PROBLEM DESCRIPTION: Reproduce every line of the records below word for word, from the first line to the last.

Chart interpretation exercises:
- - - -

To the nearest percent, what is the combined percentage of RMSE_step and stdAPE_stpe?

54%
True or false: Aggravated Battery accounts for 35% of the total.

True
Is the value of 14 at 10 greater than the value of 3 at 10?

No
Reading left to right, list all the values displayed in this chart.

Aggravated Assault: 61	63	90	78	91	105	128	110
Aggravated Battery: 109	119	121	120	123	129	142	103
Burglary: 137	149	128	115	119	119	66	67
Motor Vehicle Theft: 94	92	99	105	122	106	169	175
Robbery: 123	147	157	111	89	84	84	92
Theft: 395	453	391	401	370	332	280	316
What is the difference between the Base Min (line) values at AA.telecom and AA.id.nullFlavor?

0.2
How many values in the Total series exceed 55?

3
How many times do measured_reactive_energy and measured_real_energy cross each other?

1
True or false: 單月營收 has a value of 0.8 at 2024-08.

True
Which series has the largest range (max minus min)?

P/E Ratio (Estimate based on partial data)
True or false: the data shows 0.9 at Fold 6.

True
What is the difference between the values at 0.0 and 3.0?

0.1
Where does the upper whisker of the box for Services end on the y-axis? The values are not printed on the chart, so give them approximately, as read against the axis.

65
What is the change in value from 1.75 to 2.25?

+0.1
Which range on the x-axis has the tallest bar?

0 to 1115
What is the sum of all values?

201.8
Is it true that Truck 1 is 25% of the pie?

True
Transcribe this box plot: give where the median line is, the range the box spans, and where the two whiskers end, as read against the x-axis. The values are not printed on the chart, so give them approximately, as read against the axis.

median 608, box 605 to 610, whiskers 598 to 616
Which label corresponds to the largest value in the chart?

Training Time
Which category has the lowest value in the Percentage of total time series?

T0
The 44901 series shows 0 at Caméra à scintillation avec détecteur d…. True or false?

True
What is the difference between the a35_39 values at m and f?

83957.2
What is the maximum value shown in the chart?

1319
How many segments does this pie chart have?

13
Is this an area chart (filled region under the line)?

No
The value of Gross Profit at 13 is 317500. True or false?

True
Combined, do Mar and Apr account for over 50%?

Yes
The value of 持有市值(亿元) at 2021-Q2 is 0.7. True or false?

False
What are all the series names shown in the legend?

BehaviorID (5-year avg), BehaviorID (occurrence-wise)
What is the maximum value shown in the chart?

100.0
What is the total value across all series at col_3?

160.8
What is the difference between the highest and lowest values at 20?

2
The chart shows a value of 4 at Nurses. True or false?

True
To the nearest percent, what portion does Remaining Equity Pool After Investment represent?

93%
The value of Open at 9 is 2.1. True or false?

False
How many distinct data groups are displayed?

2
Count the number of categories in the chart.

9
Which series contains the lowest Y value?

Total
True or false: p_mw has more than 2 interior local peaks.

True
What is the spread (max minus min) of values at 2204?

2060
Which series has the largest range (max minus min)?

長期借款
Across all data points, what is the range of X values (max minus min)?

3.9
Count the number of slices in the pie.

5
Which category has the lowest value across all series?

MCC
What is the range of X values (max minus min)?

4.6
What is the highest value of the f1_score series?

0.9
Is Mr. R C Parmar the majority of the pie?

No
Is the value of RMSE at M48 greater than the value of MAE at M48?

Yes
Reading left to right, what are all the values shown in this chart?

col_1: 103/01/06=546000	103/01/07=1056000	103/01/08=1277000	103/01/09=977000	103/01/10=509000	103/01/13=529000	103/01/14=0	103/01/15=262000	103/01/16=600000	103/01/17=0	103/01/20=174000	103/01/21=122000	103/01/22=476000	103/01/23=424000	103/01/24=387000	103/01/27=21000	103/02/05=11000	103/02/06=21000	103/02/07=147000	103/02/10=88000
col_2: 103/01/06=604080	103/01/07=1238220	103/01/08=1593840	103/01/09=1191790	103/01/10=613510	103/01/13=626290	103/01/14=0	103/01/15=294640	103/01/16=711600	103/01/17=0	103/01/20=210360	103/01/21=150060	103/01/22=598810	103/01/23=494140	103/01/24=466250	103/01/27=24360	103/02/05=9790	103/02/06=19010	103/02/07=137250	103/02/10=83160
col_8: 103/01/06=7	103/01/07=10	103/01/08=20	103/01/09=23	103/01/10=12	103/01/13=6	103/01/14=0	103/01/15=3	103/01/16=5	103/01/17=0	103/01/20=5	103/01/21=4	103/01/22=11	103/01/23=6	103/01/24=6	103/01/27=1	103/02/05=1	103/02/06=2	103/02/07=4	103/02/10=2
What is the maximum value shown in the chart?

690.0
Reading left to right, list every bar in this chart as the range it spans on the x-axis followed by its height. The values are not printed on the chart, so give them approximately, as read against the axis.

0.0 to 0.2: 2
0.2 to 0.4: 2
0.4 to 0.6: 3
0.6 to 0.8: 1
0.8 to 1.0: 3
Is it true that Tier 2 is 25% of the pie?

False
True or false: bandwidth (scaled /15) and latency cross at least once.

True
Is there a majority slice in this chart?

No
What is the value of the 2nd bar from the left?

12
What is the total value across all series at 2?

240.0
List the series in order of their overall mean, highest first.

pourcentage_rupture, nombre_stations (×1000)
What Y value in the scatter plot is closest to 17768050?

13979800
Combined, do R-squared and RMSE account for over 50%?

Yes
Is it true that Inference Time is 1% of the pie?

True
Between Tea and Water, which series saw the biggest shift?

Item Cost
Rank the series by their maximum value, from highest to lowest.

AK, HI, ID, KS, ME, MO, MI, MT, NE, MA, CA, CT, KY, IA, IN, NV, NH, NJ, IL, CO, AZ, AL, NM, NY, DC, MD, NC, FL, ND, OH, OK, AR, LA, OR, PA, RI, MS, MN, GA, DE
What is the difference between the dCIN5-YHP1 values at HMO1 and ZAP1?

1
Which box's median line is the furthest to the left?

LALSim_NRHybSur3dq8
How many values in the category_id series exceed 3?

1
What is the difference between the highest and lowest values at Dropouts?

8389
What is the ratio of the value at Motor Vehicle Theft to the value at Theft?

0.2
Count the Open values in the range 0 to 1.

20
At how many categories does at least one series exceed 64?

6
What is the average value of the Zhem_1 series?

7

- - - -

RESULT OF THIS EXERCISE:
To the nearest percent, what is the combined percentage of RMSE_step and stdAPE_stpe?

54%
True or false: Aggravated Battery accounts for 35% of the total.

True
Is the value of 14 at 10 greater than the value of 3 at 10?

No
Reading left to right, list all the values displayed in this chart.

Aggravated Assault: 61	63	90	78	91	105	128	110
Aggravated Battery: 109	119	121	120	123	129	142	103
Burglary: 137	149	128	115	119	119	66	67
Motor Vehicle Theft: 94	92	99	105	122	106	169	175
Robbery: 123	147	157	111	89	84	84	92
Theft: 395	453	391	401	370	332	280	316
What is the difference between the Base Min (line) values at AA.telecom and AA.id.nullFlavor?

0.2
How many values in the Total series exceed 55?

3
How many times do measured_reactive_energy and measured_real_energy cross each other?

1
True or false: 單月營收 has a value of 0.8 at 2024-08.

True
Which series has the largest range (max minus min)?

P/E Ratio (Estimate based on partial data)
True or false: the data shows 0.9 at Fold 6.

True
What is the difference between the values at 0.0 and 3.0?

0.1
Where does the upper whisker of the box for Services end on the y-axis? The values are not printed on the chart, so give them approximately, as read against the axis.

65
What is the change in value from 1.75 to 2.25?

+0.1
Which range on the x-axis has the tallest bar?

0 to 1115
What is the sum of all values?

201.8
Is it true that Truck 1 is 25% of the pie?

True
Transcribe this box plot: give where the median line is, the range the box spans, and where the two whiskers end, as read against the x-axis. The values are not printed on the chart, so give them approximately, as read against the axis.

median 608, box 605 to 610, whiskers 598 to 616
Which label corresponds to the largest value in the chart?

Training Time
Which category has the lowest value in the Percentage of total time series?

T0
The 44901 series shows 0 at Caméra à scintillation avec détecteur d…. True or false?

True
What is the difference between the a35_39 values at m and f?

83957.2
What is the maximum value shown in the chart?

1319
How many segments does this pie chart have?

13
Is this an area chart (filled region under the line)?

No
The value of Gross Profit at 13 is 317500. True or false?

True
Combined, do Mar and Apr account for over 50%?

Yes
The value of 持有市值(亿元) at 2021-Q2 is 0.7. True or false?

False
What are all the series names shown in the legend?

BehaviorID (5-year avg), BehaviorID (occurrence-wise)
What is the maximum value shown in the chart?

100.0
What is the total value across all series at col_3?

160.8
What is the difference between the highest and lowest values at 20?

2
The chart shows a value of 4 at Nurses. True or false?

True
To the nearest percent, what portion does Remaining Equity Pool After Investment represent?

93%
The value of Open at 9 is 2.1. True or false?

False
How many distinct data groups are displayed?

2
Count the number of categories in the chart.

9
Which series contains the lowest Y value?

Total
True or false: p_mw has more than 2 interior local peaks.

True
What is the spread (max minus min) of values at 2204?

2060
Which series has the largest range (max minus min)?

長期借款
Across all data points, what is the range of X values (max minus min)?

3.9
Count the number of slices in the pie.

5
Which category has the lowest value across all series?

MCC
What is the range of X values (max minus min)?

4.6
What is the highest value of the f1_score series?

0.9
Is Mr. R C Parmar the majority of the pie?

No
Is the value of RMSE at M48 greater than the value of MAE at M48?

Yes
Reading left to right, what are all the values shown in this chart?

col_1: 103/01/06=546000	103/01/07=1056000	103/01/08=1277000	103/01/09=977000	103/01/10=509000	103/01/13=529000	103/01/14=0	103/01/15=262000	103/01/16=600000	103/01/17=0	103/01/20=174000	103/01/21=122000	103/01/22=476000	103/01/23=424000	103/01/24=387000	103/01/27=21000	103/02/05=11000	103/02/06=21000	103/02/07=147000	103/02/10=88000
col_2: 103/01/06=604080	103/01/07=1238220	103/01/08=1593840	103/01/09=1191790	103/01/10=613510	103/01/13=626290	103/01/14=0	103/01/15=294640	103/01/16=711600	103/01/17=0	103/01/20=210360	103/01/21=150060	103/01/22=598810	103/01/23=494140	103/01/24=466250	103/01/27=24360	103/02/05=9790	103/02/06=19010	103/02/07=137250	103/02/10=83160
col_8: 103/01/06=7	103/01/07=10	103/01/08=20	103/01/09=23	103/01/10=12	103/01/13=6	103/01/14=0	103/01/15=3	103/01/16=5	103/01/17=0	103/01/20=5	103/01/21=4	103/01/22=11	103/01/23=6	103/01/24=6	103/01/27=1	103/02/05=1	103/02/06=2	103/02/07=4	103/02/10=2
What is the maximum value shown in the chart?

690.0
Reading left to right, list every bar in this chart as the range it spans on the x-axis followed by its height. The values are not printed on the chart, so give them approximately, as read against the axis.

0.0 to 0.2: 2
0.2 to 0.4: 2
0.4 to 0.6: 3
0.6 to 0.8: 1
0.8 to 1.0: 3
Is it true that Tier 2 is 25% of the pie?

False
True or false: bandwidth (scaled /15) and latency cross at least once.

True
Is there a majority slice in this chart?

No
What is the value of the 2nd bar from the left?

12
What is the total value across all series at 2?

240.0
List the series in order of their overall mean, highest first.

pourcentage_rupture, nombre_stations (×1000)
What Y value in the scatter plot is closest to 17768050?

13979800
Combined, do R-squared and RMSE account for over 50%?

Yes
Is it true that Inference Time is 1% of the pie?

True
Between Tea and Water, which series saw the biggest shift?

Item Cost
Rank the series by their maximum value, from highest to lowest.

AK, HI, ID, KS, ME, MO, MI, MT, NE, MA, CA, CT, KY, IA, IN, NV, NH, NJ, IL, CO, AZ, AL, NM, NY, DC, MD, NC, FL, ND, OH, OK, AR, LA, OR, PA, RI, MS, MN, GA, DE
What is the difference between the dCIN5-YHP1 values at HMO1 and ZAP1?

1
Which box's median line is the furthest to the left?

LALSim_NRHybSur3dq8
How many values in the category_id series exceed 3?

1
What is the difference between the highest and lowest values at Dropouts?

8389
What is the ratio of the value at Motor Vehicle Theft to the value at Theft?

0.2
Count the Open values in the range 0 to 1.

20
At how many categories does at least one series exceed 64?

6
What is the average value of the Zhem_1 series?

7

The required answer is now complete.